Pam's Points: Karma, cold cases and Facebook ads make news

Alabama Gov. Robert Bentley on Friday said he wouldn't resign over his sex scandal and political troubles. On Monday, he did. His successor is a woman. (Julie Bennett/AL.com via AP)
Alabama Gov. Robert Bentley on Friday said he wouldn't resign over his sex scandal and political troubles. On Monday, he did. His successor is a woman. (Julie Bennett/AL.com via AP)

All the governor's women

There's a certain poetic justice in the fact that a woman is Alabama's new governor after fallen Alabama Gov. Robert Bentley resigned Monday rather than face impeachment over crimes that surfaced during an investigation of his alleged affair with a top aide.

Bentley, a 74-year-old Republican, former Baptist deacon and so-called "family-values conservative" stepped down amid the reverberations of his taped love yearnings and sexually charged comments to 45-year-old political adviser Rebekah Caldwell Mason. An investigative report for the House Judiciary Committee also found that Bentley encouraged an "atmosphere of intimidation" to keep the story under wraps and abused the power of his office by directing law enforcement officers to track down and seize the telephone recordings.

After Bentley resigned, Kay Ivey, the first Republican woman elected lieutenant governor of Alabama, entered the Alabama Senate chamber for her swearing-in ceremony "to a thunderous round of applause," according to The Associated Press.

Gov. Ivey, 72, is Alabama's second female governor, preceded only by Lurleen Wallace, who in 1966 ran and was elected as a surrogate for her husband, George Wallace. He had served four terms and could not by law seek re-election.

The investigative report about Bentley also contained text messages that the fallen governor sent to his aide and love interest. They were intercepted by Bentley's then-wife, Dianne Bentley. The former Mrs. Bentley was able to read the messages because they also showed up on the governor's state-issued iPad, which he had given her.

Don't you just love karma?

Warm ending for cold cases

We've all heard the adage that truth is stranger than fiction.

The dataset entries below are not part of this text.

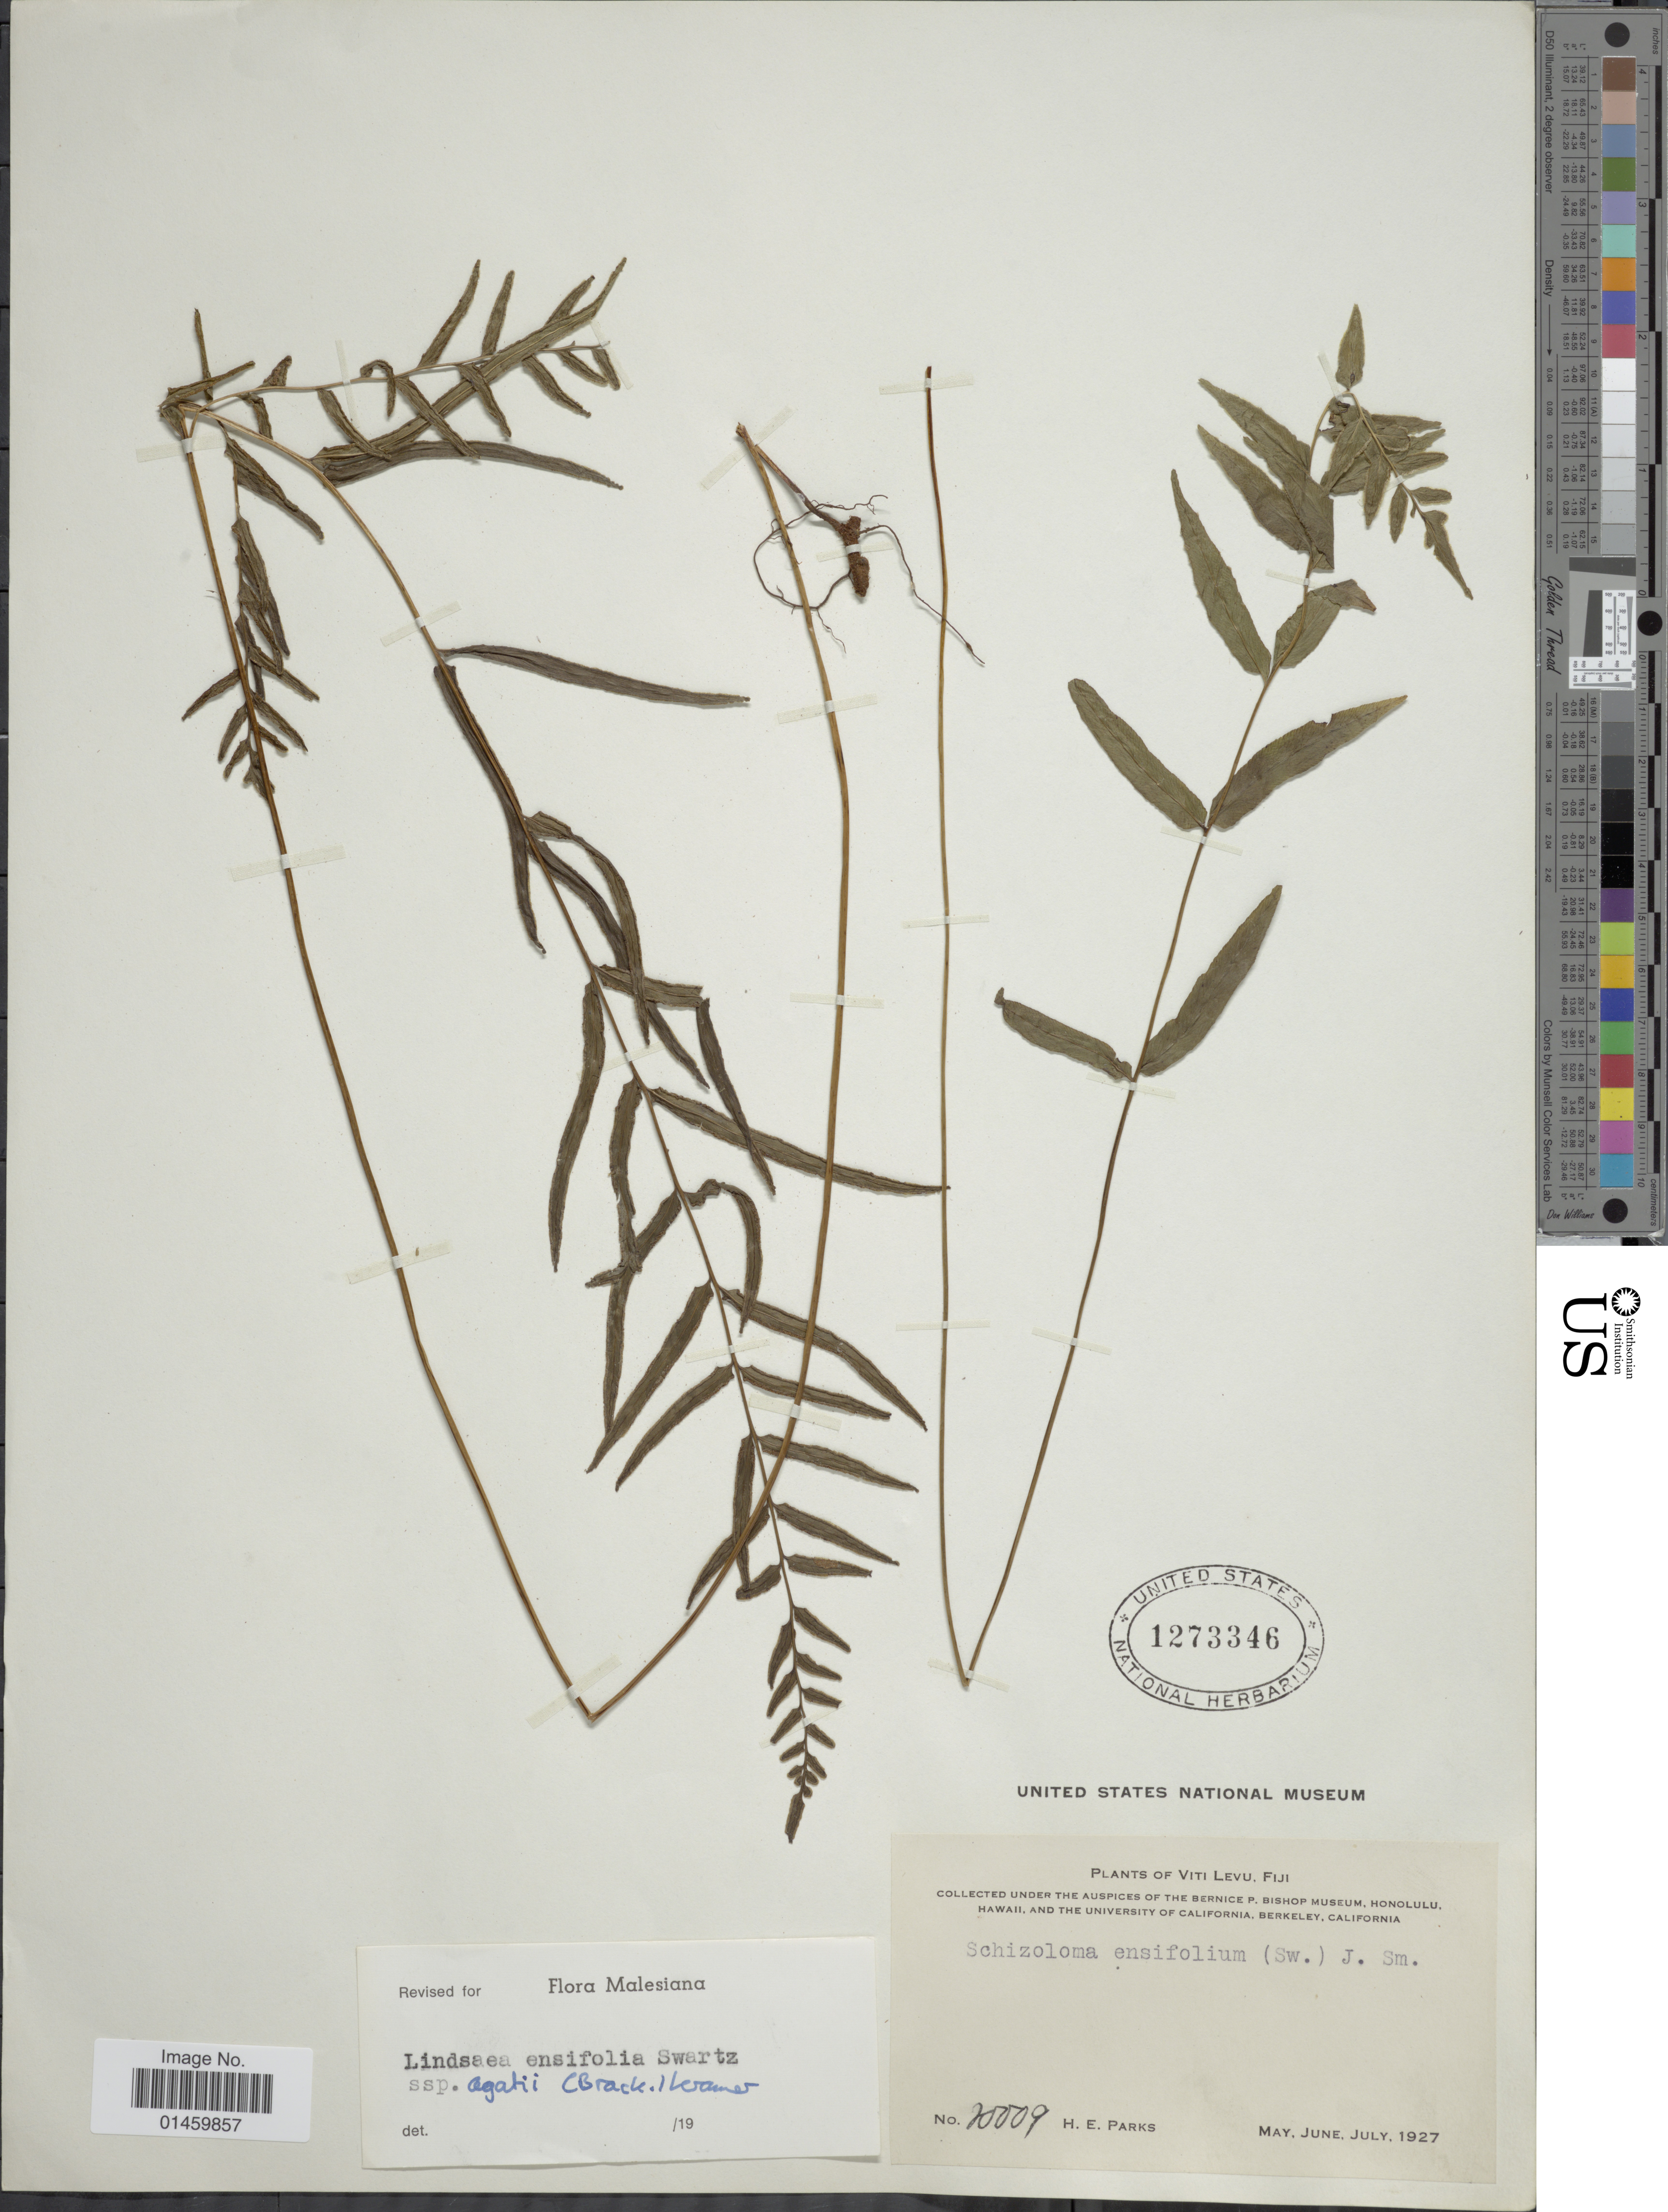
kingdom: Plantae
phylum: Tracheophyta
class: Polypodiopsida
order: Polypodiales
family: Lindsaeaceae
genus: Lindsaea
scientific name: Lindsaea ensifolia subsp. agatii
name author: (Brack.) K.U. Kramer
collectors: H. E. Parks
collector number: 20009*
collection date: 1927-05/1927-07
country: Fiji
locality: Viti Levu.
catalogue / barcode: US 1273346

But a 52-year-old inmate already serving a 50-year prison sentence for kidnapping and rape pleading guilty Monday to three cold-case murders here certainly brings that proverb to life again.

Christopher Jeffre Johnson pleaded guilty Monday to three counts of first-degree murder for the killings of Sean and Donny Goetcheus and Melissa Ward. He was sentenced by Hamilton County Criminal Court Judge Don Poole to three separate life sentences with no possibility of parole - on top of the 50-year sentence he has been serving since 2014 for the kidnapping and rape of two teenage girls.

Police said that when they initially questioned him about that crime, he also admitted killing Ward, 33, who was last seen alive on Oct. 29, 2004, getting into a pickup truck outside a Bi-Lo grocery store on East 23rd Street. Two months later, her body was discovered on Cash Canyon Road in Lookout Valley. He accompanied detectives to the crime scene and pointed out where he said he left Ward's body and clothing seven years before, information only the killer would have known, detectives said.

And when the DA's office indicted him for Ward's murder and interviewed him about that case, they also asked him about the Goetcheus brothers who were found dead inside their Brainerd home on Jan. 9, 1997. In those conversations with investigators, Johnson admitted going to their home to obtain a videotape he said showed illegal activity by a local businessman. He told investigators he got into an argument with one brother and shot him, then he realized the other brother was home and shot him to eliminate a witness.

"A lot of hard work and effort went into [this case] for many, many years, and it is good to see that it's come to a conclusion," Hamilton County District Attorney General Neal Pinkston said.

The work has been part of Pinkston's "Cold Case Unit," which he created after taking office on Sept. 30, 2014, to review and investigate about 200 unsolved homicides and missing persons cases in Hamilton County. Nine have now been solved.

Good job, folks.

Comcast ad hits buzzsaw

Comcast has proven once again that customer service is not its forte.

A company Facebook advertising post of recent weeks lit up the internet, saying "Introducing Gig-speed Internet to the city of Chattanooga."

Huh? Did Comcast miss Chattanooga's nickname "Gig City" - so dubbed because EPB introduced it here in 2010?

Answer: No they couldn't have missed it, because Comcast unsuccessfully sued in 2008 to block EPB from rolling out fiber to every home in the city.

The advertisement post, viewed more than 274,000 times, brought some unkind responses:

"You guys realize that was already a thing right?" said one man.

And a woman wrote: "I'd rather birth a cactus than deal with Comcast ever again. Gig speeds have been here for years. Buck up."

Comcast says the backlash is the result of a misunderstanding. The cable company didn't mean to imply it was rolling out the city's first gig service, Rather it was introducing Xfinity's first gig service for residential customers.

Perhaps it's like what Kellyanne Conway has said about President Donald Trump: "You have to look at what's in his heart."